Home » Tokoh » Ashri Rahmatia, Lepas Seragam Kantoran, Pilih Bertani

Ashri Rahmatia, Lepas Seragam Kantoran, Pilih Bertani

Bincang Perempuan

Tokoh

Ashri Rahmatia Kujaga Bumi Segera

Melepaskan kenyamanan bekerja di ruang ber AC di Kota Kembang,  Ashri Rahmatia lulusan Institute Teknologi Bandung (ITB) memilih untuk berpanas-panas di bawah terik matahari dengan bertani bersama keluarga kecilnya di Kota Bengkulu. Ia didampingi suaminya mulai merintis usaha pertanian “Kujaga Bumi Segera”, dengan mengusung konsep pertanian organik, mengolah sampah, dan teknologi tepat guna untuk hidup yang berkelanjutan.

Lahan seluas 600 meter persegi tempat Ashri beraktivitas sehari-hari sejak tahun 2021. Mimpi besarnya menjadikan lahan tersebut sebagai kebun multikultur dan ruang belajar bersama untuk menjaga bumi. Sebagai sumber pangan dan obat-obatan, rumah untuk hewan-hewan ternak dan pondok pengolahan sampah sehingga bisa berkontribusi untuk menjaga bumi.

Ashri Rahmatia
Ashri Rahmatia

“Kujaga Bumi goal utamanya adalah menerapkan pola hidup sirkular, atau sederhananya minim sampah. Jadi kami mengolah sampah organik jadi pupuk, lalu pupuknya dipakai untuk berkebun multikultur ada sayuran, buah, tanaman obat, tanaman superfood dan sebagian pupuk juga kami jual,” jelas Ashri.

Saat disambangi Bincang Perempuan, di lahan “Kujaga Bumi Segera” didapati beberapa jenis tanaman yang dipisahkan dalam petak-petak berbeda. Ada tanaman singkong (Manihot esculenta), kumis kucing (Orthosiphon aristatus), kelor (Moringa oleifera), kangkung (Ipomoea aquatica), jenis tanaman legum kacang hijau (Vigna radiata).

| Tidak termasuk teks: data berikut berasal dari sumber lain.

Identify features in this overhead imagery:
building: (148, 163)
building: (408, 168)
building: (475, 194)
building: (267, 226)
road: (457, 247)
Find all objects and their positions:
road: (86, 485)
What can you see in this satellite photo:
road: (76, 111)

Ada pula kolam lele yang dikolaborasikan dengan maggot dan kangkung diatasnya menggunakan media arang dan wadah tudung saji lengkap dengan pelampung botol bekas.

“Kotoran maggot bisa menjadi pupuk organik padat. Limbah air kolam lele menjadi pupuk organik cair. Kebun subur, sayuran berlimpah, tanpa pupuk kimia sintetis. Dengan menambah penghuni kebun baru, sampah organik yang awalnya limbah pun menjadi lebih bermanfaat,” imbuhnya.

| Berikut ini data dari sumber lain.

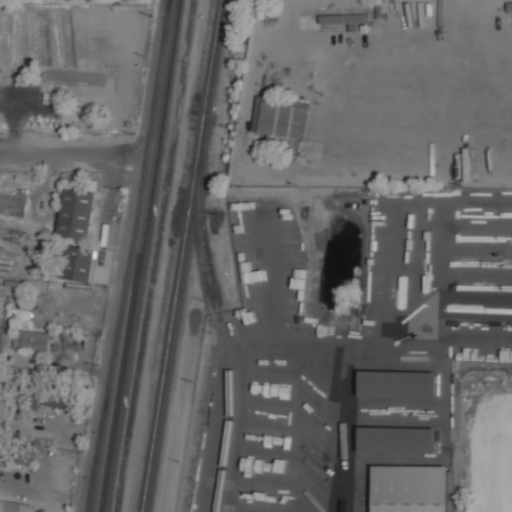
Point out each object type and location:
building: (509, 6)
road: (175, 70)
building: (280, 122)
road: (75, 154)
building: (13, 204)
building: (13, 204)
building: (76, 213)
building: (77, 213)
road: (134, 256)
railway: (183, 256)
building: (76, 263)
building: (78, 263)
building: (377, 307)
building: (19, 314)
building: (23, 314)
railway: (219, 314)
road: (137, 326)
building: (32, 339)
building: (31, 340)
building: (397, 383)
building: (47, 392)
building: (45, 397)
building: (397, 440)
building: (409, 488)
building: (409, 488)
building: (14, 506)
building: (14, 506)
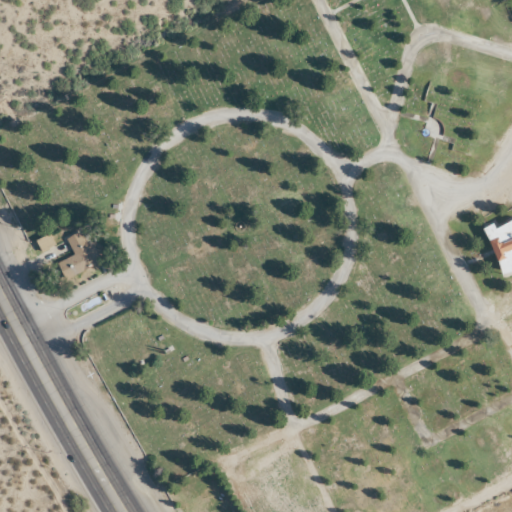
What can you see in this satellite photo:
road: (464, 76)
road: (343, 194)
building: (42, 243)
building: (500, 244)
park: (288, 247)
building: (76, 257)
road: (71, 294)
road: (88, 323)
road: (463, 344)
road: (63, 403)
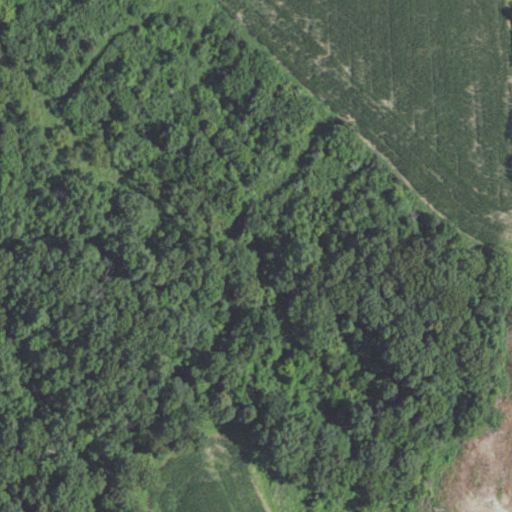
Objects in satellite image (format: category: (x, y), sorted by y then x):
crop: (420, 87)
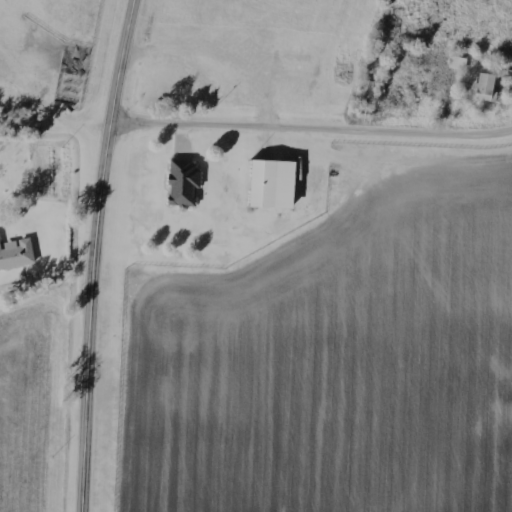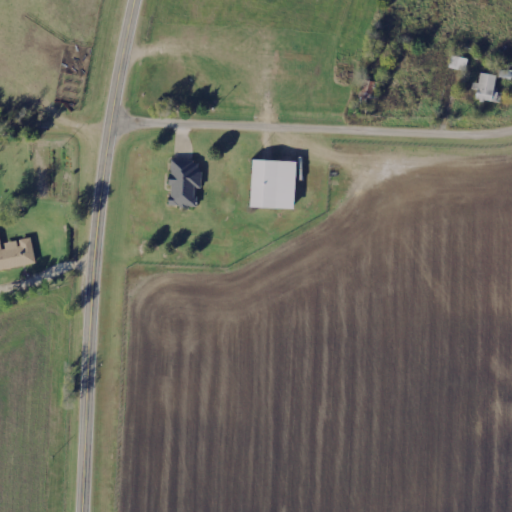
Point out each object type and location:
building: (487, 89)
road: (313, 114)
building: (184, 184)
building: (273, 185)
building: (16, 254)
road: (99, 254)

Baca juga: Perempuan dan Alam, Kearifan Relasi yang Dilumpuhkan

Awalnya lahan “Kujaga Bumi Segera” merupakan lahan gersang. Namun di tangan Ashri, dalam dua bulan lahan tersebut bisa menjadi kebun tanaman singkong yang rimbun tanpa menggunakan herbisida, pestisida dan pupuk sintetis. Ia memilih menggunakan sampah organik, menimbun dan dan fermentasi urine di sela-sela bedengan tanah sehingga tanaman tidak langsung berinteraksi. Kemudian menutup bedengan dengan mulsa organik dari rumput gulma di sekitar. Serta menerapkan pola tumpang sari dengan tanaman kacang tanah untuk perbaikan nutrisi tanah karena jenis tanaman legum bisa mensuplai kadar nitrogen dalam tanah.

Kebun singkong
Kebun singkong di lahan n “Kujaga Bumi Segera”

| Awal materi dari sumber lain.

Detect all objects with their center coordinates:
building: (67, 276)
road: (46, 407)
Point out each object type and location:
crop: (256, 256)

“Kami memilih singkong karena singkong adalah tanaman yang tahan banting. Bonusnya, kami jadi punya sumber karbo lain selain beras. Di sela-sela tanaman singkong kami juga menanam kacang ijo yang maka diharapkan mampu membantu suplai nitrogen dalam tanah. Benih memakai sisa bahan bubur kacang ijo. Pemupukan masih menggunakan pupuk organik buatan sendiri, tanpa pestisida sintetik juga tanpa pestisida nabati,” imbuhnya.

Pondok Pengolahan Sampah

“Kujaga Bumi Segera” lanjut Ashri juga memiliki pondok pengolahan sampah. Untuk tahap awal,  ia Bersama suami fokus pada limbah minyak jelantah  atau minyak goreng bekas dan sampah organik.

“Sampah organik akan kami jadikan pupuk dengan bantuan maggot-maggot BSF, karena itu sangat membutuhkan minyak jelantah,” ungkapnya.

Kotoran anjing untuk pupuk organik
Kotoran yang dihasilkan maggot dapat digunakan menjadi pupuk organik

Ke depan, sebagian jelantah yang sudah terkumpul akan diolah menjadi biodisel dengan proses transesterfikasi. Proses yang digunakan masih sederhana dengan menggunakan peralatan yang ada di dapur dan beberapa botol hasil pemilahan sampah.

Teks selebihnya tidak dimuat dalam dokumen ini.